Novel Gene Therapy Potential Cure of Hemophilia A
Filed in archive Studies , Treatment by Gloria Gamat on July 13, 2006

Normally in an injury, platelets circulating in plasma - the liquid portion of the blood - stick to the site of the blood vessel wound, activating its surface and rapidly stopping bleeding. In hemophiliapatients, infusion of FVIII replaces the missing clotting factor and enables normal cessation of bleeding.
But some 30% of these patients receiving infusion develop antibodies to FVIII thereby selectively inactivating its clotting properties and refusing its therapeutic role. In these patients, adults who have developed inhibitory antibodies, treatment can cost over $1 million annually if there is a major bleeding episode.
Well, there is good news to Hemophilia A sufferers as researchers from by Medical College of Wisconsin and BloodCenter of Wisconsin in Milwaukee have discovered a potential permanent genetic cure hemophilia A patients (including a subset who do not respond to conventional blood transfusions) in genetically altered hemophilia mice.

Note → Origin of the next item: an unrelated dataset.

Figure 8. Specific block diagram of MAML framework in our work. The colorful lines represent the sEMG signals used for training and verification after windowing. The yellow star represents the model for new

"We developed a Trojan horse approach cloaking FVIII in a platelet so that it is undetected by the antibodies and its clotting properties are preserved until the platelet sticks to a damaged blood vessel and releases its stored protein which now includes FVIII.," explains senior author Robert R. Montgomery, M.D., senior investigator at the BloodCenter of Wisconsin and professor of pediatric hematology at the Medical College.